Ok. I had this idea I would compile a top five every weekday for about a week or a week and a half, and then graduate school reared its ugly head. Wow. For your reference, graduate students complain a lot, and we make out like our work is constantly overwhelming, but we generally leave out the detail that it’s mostly of our own making. This week was an example of unavoidable, constant work.
But I’m back! And I want to write a little on some of my favourite characters that have turned up in the books and plays I’ve read growing up. It may be that I’m a sucker for nostalgia, but all my favourite characters come from books I’ve read a while ago. None of the characters from books I’ve read in the last two years makes the cut. To be honest, this is probably a bit hard to follow if you haven’t read a couple of these books, but this blog is already too long as it is!
5. The Mock Turtle (Alice in Wonderland by C.S. Lewis)

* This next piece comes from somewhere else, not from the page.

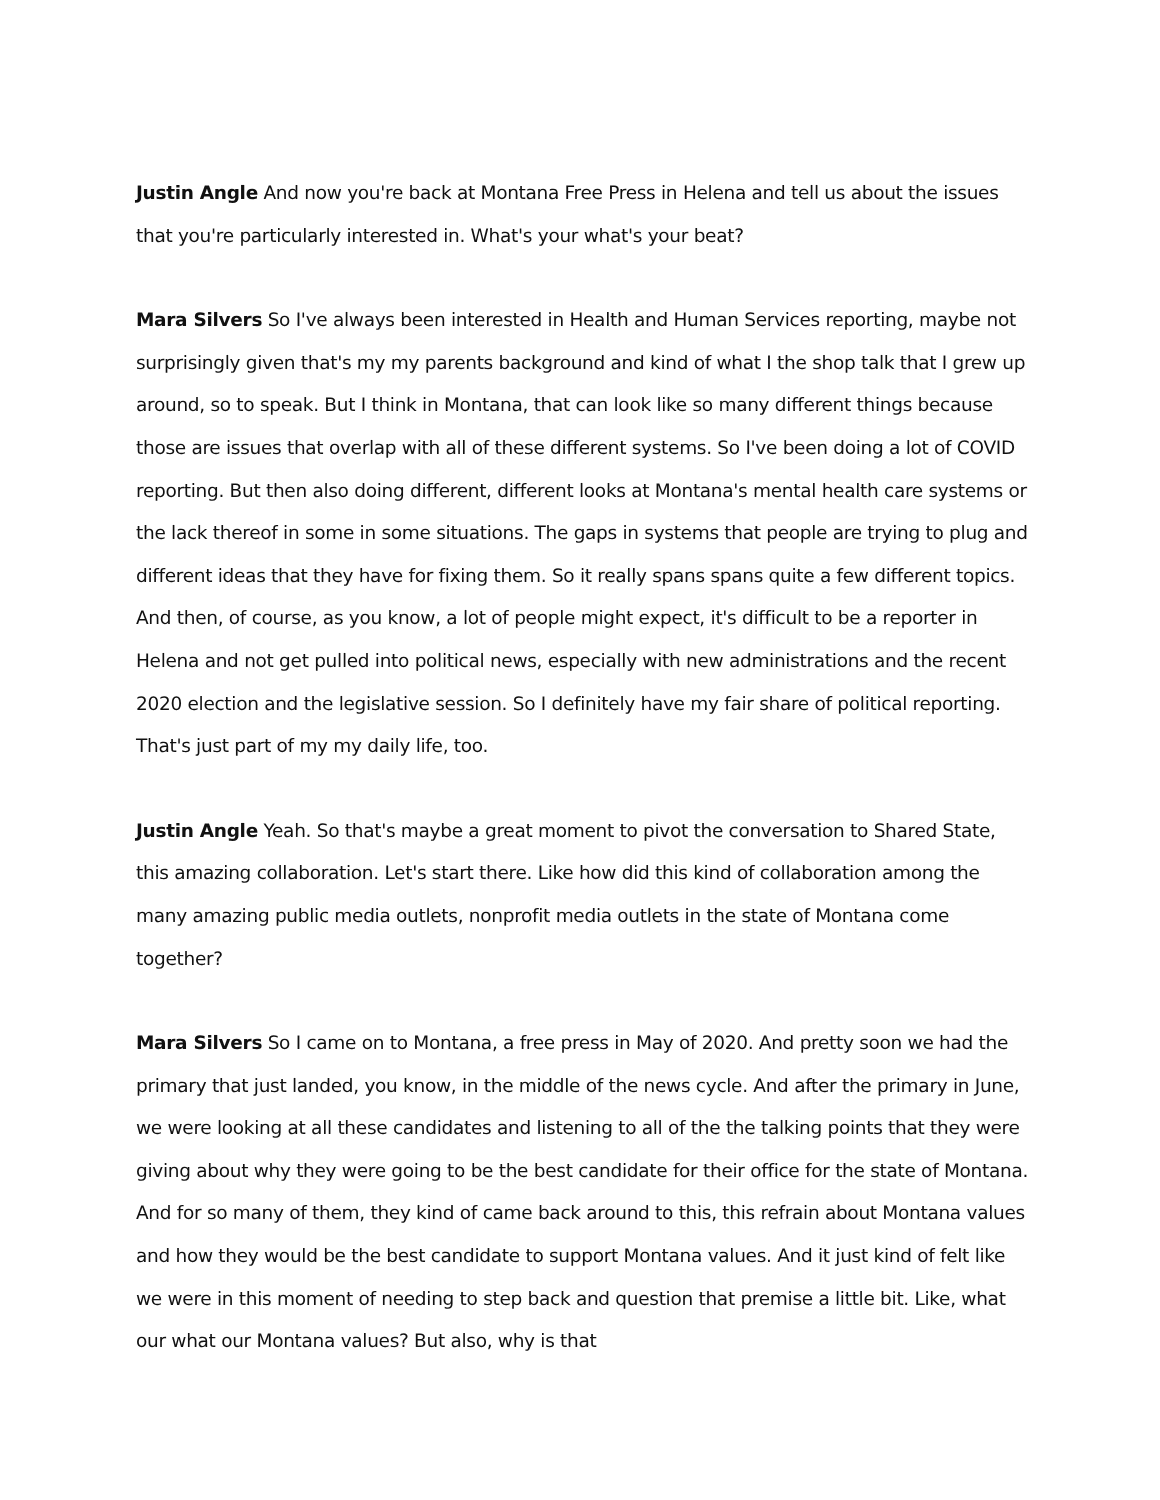Justin Angle And now you're back at Montana Free Press in Helena and tell us about the issues that you're particularly interested in. What's your what's your beat?
Mara Silvers So I've always been interested in Health and Human Services reporting, maybe not surprisingly given that's my my parents background and kind of what I the shop talk that I grew up around, so to speak. But I think in Montana, that can look like so many different things because those are issues that overlap with all of these different systems. So I've been doing a lot of COVID reporting. But then also doing different, different looks at Montana's mental health care systems or the lack thereof in some in some situations. The gaps in systems that people are trying to plug and different ideas that they have for fixing them. So it really spans spans quite a few different topics. And then, of course, as you know, a lot of people might expect, it's difficult to be a reporter in Helena and not get pulled into political news, especially with new administrations and the recent 2020 election and the legislative session. So I definitely have my fair share of political reporting. That's just part of my my daily life, too.
Justin Angle Yeah. So that's maybe a great moment to pivot the conversation to Shared State, this amazing collaboration. Let's start there. Like how did this kind of collaboration among the many amazing public media outlets, nonprofit media outlets in the state of Montana come together?
Mara Silvers So I came on to Montana, a free press in May of 2020. And pretty soon we had the primary that just landed, you know, in the middle of the news cycle. And after the primary in June, we were looking at all these candidates and listening to all of the the talking points that they were giving about why they were going to be the best candidate for their office for the state of Montana. And for so many of them, they kind of came back around to this, this refrain about Montana values and how they would be the best candidate to support Montana values. And it just kind of felt like we were in this moment of needing to step back and question that premise a little bit. Like, what our what our Montana values? But also, why is that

There are so many memorable characters in Alice in Wonderland, that it’s almost impossible to pick just one. In truth, the Mock Turtle more or less represents all of them for me, simply because I remember him, and his examples of that book’s amazing dialogue are my favourite examples. When Alice quizzes him on why the turtles called their schoolteacher ‘Tortoise’ the Mock Turtle informs her they “called him Tortoise because he taught us.” The Mock Turtle confuses us (and mocks us) just as he does Alice, my favourite part of one of my favourite books.
4. Bobby (In a Free State by V.S. Naipaul)
I think Bobby is a wonderfully drawn character, because underneath the more dramatic events he experiences and the more extreme of his personality traits, his character says a lot about colonial mentality in very subtle ways. Bobby feels a sense of superiority over his fellow colonizers through what he sees as a more sophisticated understanding of local society. That’s not an uncommon phenomenon, with much less dramatic examples.
3. Lt. Frederic Henry (A Farewell to Arms by Ernest Hemingway)
A Farewell to Arms is probably my favourite book, so it’s fitting its protagonist is one of my favourite characters. Henry suffers serious injury early in the book, and Hemingway matches the detail with which he describes this physical injury with the depth of emotional anguish Henry suffers later on. Henry’s ultimate failure to escape pain in its simplest form is one of the most moving stories I’ve ever read.
2. S.B. O’Donnell (Philadelphia, Here I Come! by Brian Friel)
This play revolves around the mechanic of ‘private’ and ‘public’ Gar, two separate elements of the protagonist’s mind played by two separate actors. When both are performed well, it’s a wonderful play, but I’ve always been more interested in Gar’s father, S.B. O’Donnell. Friel uses S.B. to tell an old story of silence between father and son with amazing skill. Gar assumes his father doesn’t appreciate him, and waits impatiently to leave for America. S.B. suffers the inevitable loss of a son forever, but is completely unable to express himself in terms that could make Gar stay. S.B. as a character is gruff throughout and practically silent, but he says more than anyone else in that play.
1. Gollum (The Hobbit by J.J.R. Tolkien)
Ok. Gollum scared the crap out of me. It’s that simple. Peter Jackson’s team did a better job with Gollum than I had ever dreamed possible, but I don’t think anything on film can recreate the fear that character generated in me as a child. Gollum is fantastic. He’s completely focused on one thing, and nothing else matters. The fact that Gollum has departed from any form of morality makes him a scary character, but his personal anguish at being separated from his “precious” makes him absolutely terrifying. My favourite fictional character in print of all time.